━━━━━ EXCERPTED RECORDS ━━━━━

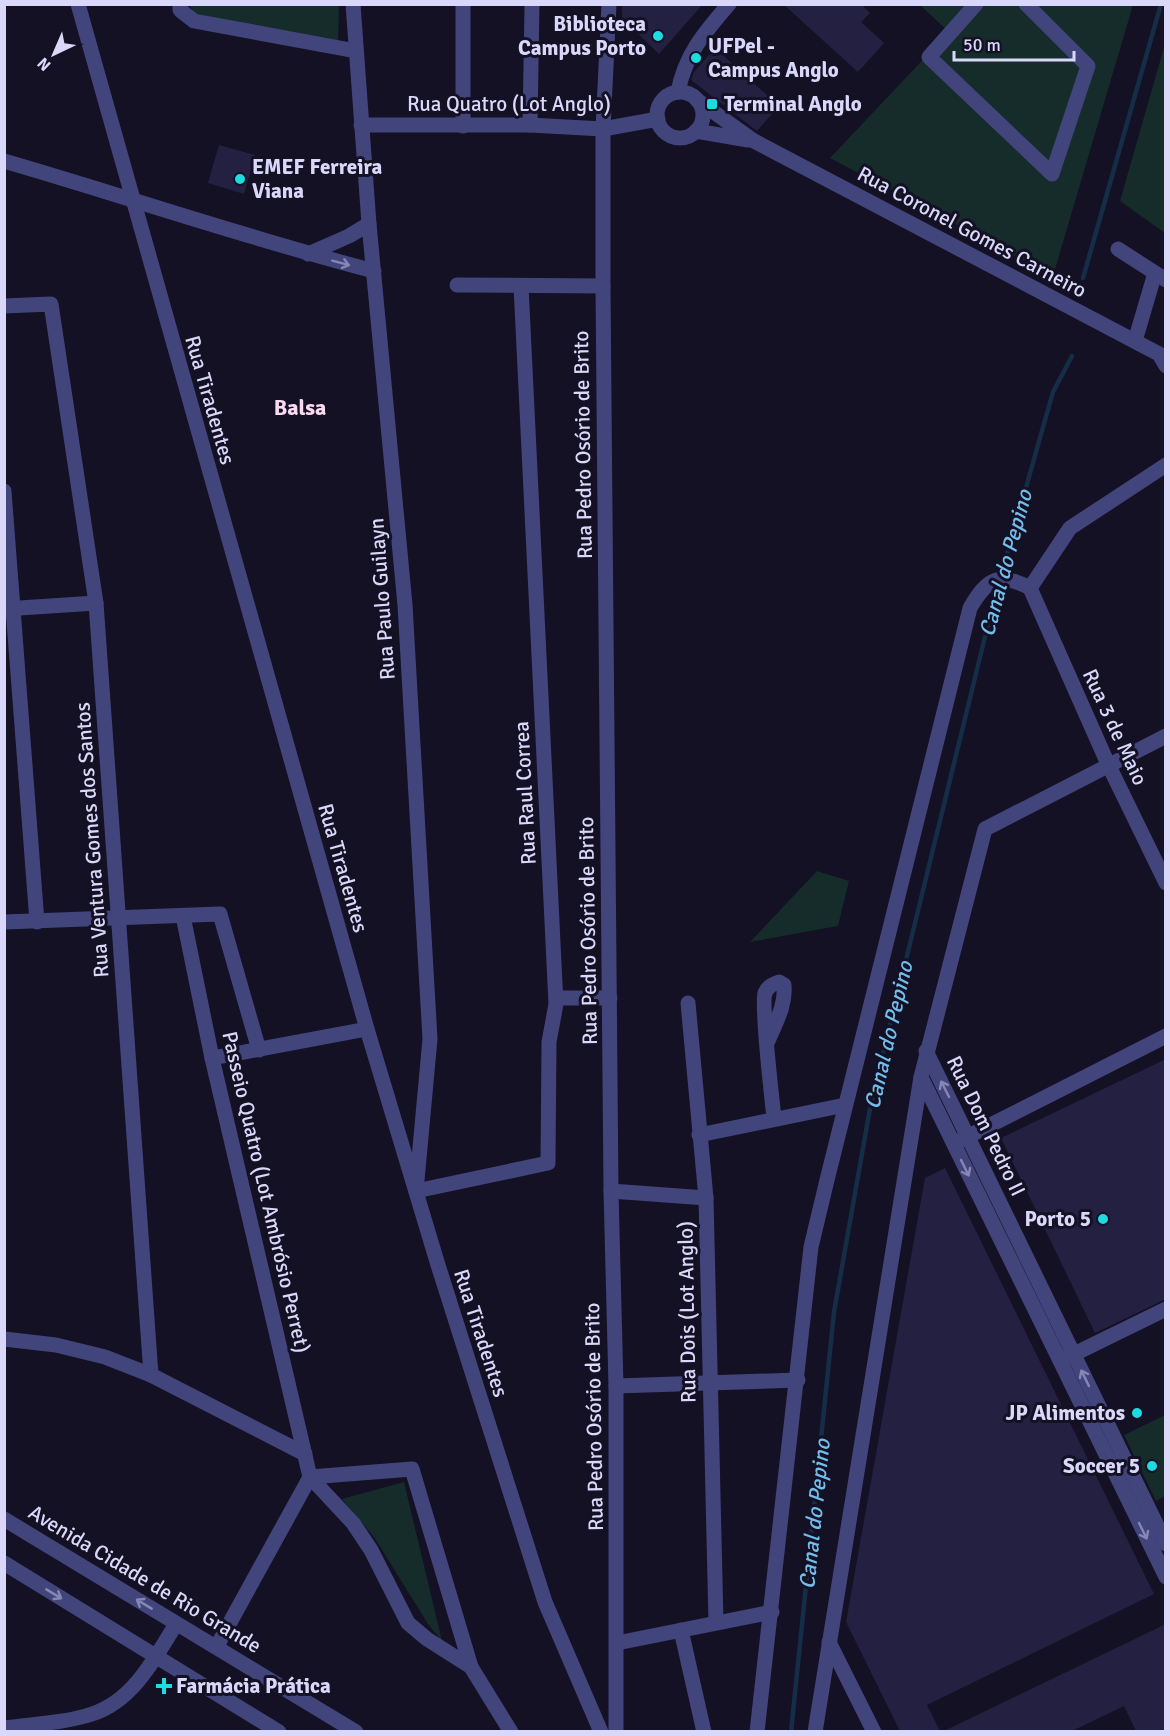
<svg xmlns="http://www.w3.org/2000/svg" width="1170" height="1736" font-family="Signika,sans-serif">
<style>
.green{fill:#152c2a}
.lines{fill:none;stroke-linecap:round;stroke-linejoin:round}
.stream{stroke:#162d48;stroke-width:4.5}
.building{fill:#242042}
.minor{stroke:#42447c;stroke-width:15}
.oneway{stroke:#8687b5}
.poi-dot{fill:#1ddce1;stroke:#131123;stroke-width:2}
.labels{text-anchor:middle;stroke-width:6;stroke-linejoin:round;paint-order:stroke}
.poi-label{font-size:21px;font-weight:bold;fill:#dad8fa;stroke:#131123;text-anchor:end}
.street-label{font-size:21px;fill:#dad8fa;stroke:#131123}
.neighbourhood-label{font-size:22px;font-weight:bold;fill:#fadaf1;stroke:#131123}
.water-label{font-size:22px;font-style:italic;fill:#73bded;stroke:#131123}
</style>
<rect width="100%" height="100%" fill="#131123"/>
<g class="green">
<path d="M 188,4 L 339,5 L 338,44 L 196,14 Z"/>
<path d="M 920,5 L 1133,5 L 1053,276 L 830,158 L 949,32 Z"/>
<path d="M 1165,44 L 1166,233 L 1165,233 L 1120,201 Z"/>
<path d="M 817,871 L 849,881 L 838,926 L 750,942 Z"/>
<path d="M 1165,1415 L 1165,1496 L 1156,1501 L 1124,1435 Z"/>
<path d="M 404,1482 L 442,1641 L 428,1624 L 374,1537 L 342,1499 Z"/>
</g>
<g class="lines">
<g class="stream">
<path d="M 1083,278 L 1161,4"/>
<path d="M 791,1732 L 834,1312 L 871,1103 L 993,604 L 1053,392 L 1072,356"/>
</g>
</g>
<g class="building">
<path d="M 622,4 L 703,4 L 659,54 L 622,18 Z"/>
<path d="M 783,4 L 861,4 L 870,13 L 861,22 L 884,43 L 858,72 Z"/>
<path d="M 715,48 L 779,106 L 757,131 L 691,80 L 694,72 Z"/>
<path d="M 219,145 L 255,155 L 244,194 L 208,183 Z"/>
<path d="M 1166,1059 L 1166,1299 L 1095,1333 L 1001,1138 Z"/>
<path d="M 945,1168 L 1154,1594 L 927,1705 L 940,1731 L 900,1731 L 846,1622 L 925,1178 Z"/>
<path d="M 1166,1624 L 1166,1731 L 1136,1731 L 1124,1706 L 1072,1731 L 944,1731 Z"/>
</g>
<g class="lines">
<g class="minor">
<path d="M 78,4 L 367,1029 L 438,1265 L 545,1602 L 601,1732"/>
<path d="M 180,4 L 180,10 L 194,21 L 356,51"/>
<path d="M 353,4 L 369,224 L 405,605 L 430,1039 L 416,1191 L 548,1163 L 549,1042 L 556,1004 L 521,286"/>
<path d="M 609,4 L 603,129 L 603,286 L 611,1191 L 616,1386 L 616,1732"/>
<path d="M 976,4 L 929,57 L 1052,174 L 1088,66 L 1026,4"/>
<path d="M 678,92 C 685,55 704,33 729,4"/>
<circle cx="680" cy="115" r="23"/>
<path d="M 697,100 L 754,141 L 1159,354 L 1166,366"/>
<path d="M 361,125 L 530,125 L 603,129 L 658,119"/>
<path d="M 530,125 L 532,4"/>
<path d="M 463,126 L 463,4"/>
<path d="M 696,131 L 748,140"/>
<path d="M 4,161 C 128,197 250,239 374,271"/>
<path d="M 1118,249 L 1166,280"/>
<path d="M 308,254 L 349,236 L 369,224"/>
<path d="M 457,285 L 603,286"/>
<path d="M 4,306 L 51,304 L 96,603 L 151,1375"/>
<path d="M 1135,341 L 1155,273"/>
<path d="M 4,491 L 37,922"/>
<path d="M 1030,588 L 1108,764 L 1166,883"/>
<path d="M 1030,588 L 1070,528 L 1166,465"/>
<path d="M 4,609 L 96,603"/>
<path d="M 183,916 L 212,1058 L 310,1477 L 353,1523 L 371,1550 L 408,1623 L 427,1639 L 471,1667"/>
<path d="M 4,922 L 220,914 L 259,1050"/>
<path d="M 556,998 L 610,998"/>
<path d="M 688,1003 L 706,1198 L 716,1622"/>
<path d="M 768,1041 C 776,1022 786,1005 784,985 L 779,982 C 773,984 768,986 765,993 C 761,1005 772,1099 774,1118"/>
<path d="M 926,1051 L 1166,1544"/>
<path d="M 212,1058 L 367,1029"/>
<path d="M 921,1077 L 1166,1577"/>
<path d="M 699,1135 L 845,1105"/>
<path d="M 961,1140 L 1166,1036"/>
<path d="M 611,1191 L 706,1198"/>
<path d="M 4,1339 L 56,1345 L 105,1357 L 151,1375 L 305,1454"/>
<path d="M 1066,1358 L 1166,1309"/>
<path d="M 616,1386 L 798,1380"/>
<path d="M 310,1477 L 412,1469 L 471,1667 L 511,1732"/>
<path d="M 4,1519 L 356,1732"/>
<path d="M 4,1563 L 279,1732"/>
<path d="M 681,1630 L 704,1732"/>
<path d="M 829,1642 L 874,1732"/>
<path d="M 617,1643 L 772,1612"/>
<path d="M 217,1646 L 310,1477"/>
<path d="M 4,1728 C 33,1724 65,1723 92,1714 C 133,1701 155,1658 176,1624"/>
<path d="M 757,1732 L 811,1247 L 827,1180 L 970,608 C 987,579 998,571 1030,588"/>
<path d="M 815,1732 L 921,1077 L 985,829 L 1166,736"/>
</g>
</g>
<defs><path id="oneway-shaft" d="M-6 0H5M1.5-3L5.5 0L1.5 3" fill="none" stroke-width="1.6" stroke-linecap="round" stroke-linejoin="round" transform="scale(1.5)"/></defs>
<g class="oneway">
<use href="#oneway-shaft" transform="translate(341 263) rotate(15)"/>
<use href="#oneway-shaft" transform="translate(945 1089) rotate(-117)"/>
<use href="#oneway-shaft" transform="translate(965 1168) rotate(64)"/>
<use href="#oneway-shaft" transform="translate(1085 1378) rotate(-116)"/>
<use href="#oneway-shaft" transform="translate(1143 1531) rotate(64)"/>
<use href="#oneway-shaft" transform="translate(54 1594) rotate(31)"/>
<use href="#oneway-shaft" transform="translate(144 1604) rotate(-149)"/>
</g>
<g class="poi-dot">
<circle cx="658" cy="36" r="6"/>
<circle cx="696" cy="58" r="6"/>
<rect x="706" y="98" width="12" height="12" rx="3"/>
<circle cx="240" cy="179" r="6"/>
<circle cx="1103" cy="1219" r="6"/>
<circle cx="1137" cy="1413" r="6"/>
<circle cx="1152" cy="1466" r="6"/>
<path d="M161 1677h6v6h6v6h-6v6h-6v-6h-6v-6h6z"/>
</g>
<g class="labels">
<g class="poi-label">
<text x="646" y="31">Biblioteca<tspan x="646" dy="24">Campus Porto</tspan></text>
<text x="708" y="53" text-anchor="start">UFPel -<tspan x="708" dy="24">Campus Anglo</tspan></text>
<text x="724" y="111" text-anchor="start">Terminal Anglo</text>
<text x="252" y="174" text-anchor="start">EMEF Ferreira<tspan x="252" dy="24">Viana</tspan></text>
<text x="1091" y="1226">Porto 5</text>
<text x="1125" y="1420">JP Alimentos</text>
<text x="1140" y="1473">Soccer 5</text>
<text x="176" y="1693" text-anchor="start">Farmácia Prática</text>
</g>
<g class="street-label">
<text x="509" y="111">Rua Quatro (Lot Anglo)</text>
<text transform="translate(972 232) rotate(28)" y="7">Rua Coronel Gomes Carneiro</text>
<text transform="translate(210 400) rotate(74)" y="7">Rua Tiradentes</text>
<text transform="translate(583 445) rotate(-91)" y="7">Rua Pedro Osório de Brito</text>
<text transform="translate(382 599) rotate(-94)" y="7">Rua Paulo Guilayn</text>
<text transform="translate(1115 727) rotate(65)" y="7">Rua 3 de Maio</text>
<text transform="translate(525 793) rotate(-93)" y="7">Rua Raul Correa</text>
<text transform="translate(92 840) rotate(-94)" y="7">Rua Ventura Gomes dos Santos</text>
<text transform="translate(343 868) rotate(74)" y="7">Rua Tiradentes</text>
<text transform="translate(588 931) rotate(-91)" y="7">Rua Pedro Osório de Brito</text>
<text transform="translate(986 1126) rotate(64)" y="7">Rua Dom Pedro II</text>
<text transform="translate(266 1192) rotate(77)" y="7">Passeio Quatro (Lot Ambrósio Perret)</text>
<text transform="translate(687 1312) rotate(-91)" y="7">Rua Dois (Lot Anglo)</text>
<text transform="translate(481 1333) rotate(72)" y="7">Rua Tiradentes</text>
<text transform="translate(594 1417) rotate(-91)" y="7">Rua Pedro Osório de Brito</text>
<text transform="translate(145 1579) rotate(31)" y="7">Avenida Cidade de Rio Grande</text>
</g>
<g class="neighbourhood-label">
<text x="300" y="415">Balsa</text>
</g>
<g class="water-label">
<text transform="translate(1005 563) rotate(-75)" y="8">Canal do Pepino</text>
<text transform="translate(888 1035) rotate(-77)" y="8">Canal do Pepino</text>
<text transform="translate(814 1514) rotate(-84)" y="8">Canal do Pepino</text>
</g>
</g>
<rect width="1170" height="1736" fill="none" stroke="#dad8fa" stroke-width="12"/>
<g transform="translate(54 54) rotate(224)" stroke="#131123" stroke-width="4.5" paint-order="stroke">
<path d="M0-4.5L10 22L0 15L-10 22Z" fill="#dad8fa"/>
<text y="-9" font-size="16" font-weight="bold" text-anchor="middle" fill="#dad8fa">N</text>
</g>
<path d="M954 51v9h120v-9" fill="none" stroke="#dad8fa" stroke-width="3"/>
<text x="963" y="51" font-size="18" fill="#dad8fa" stroke="#131123" stroke-width="4.5" paint-order="stroke">50 m</text>
</svg>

━━━━━

BRIEF: Filter the records for lines holding the string "round". Copy each one.

SOLVED EXERCISE:
.lines{fill:none;stroke-linecap:round;stroke-linejoin:round}
.labels{text-anchor:middle;stroke-width:6;stroke-linejoin:round;paint-order:stroke}
<defs><path id="oneway-shaft" d="M-6 0H5M1.5-3L5.5 0L1.5 3" fill="none" stroke-width="1.6" stroke-linecap="round" stroke-linejoin="round" transform="scale(1.5)"/></defs>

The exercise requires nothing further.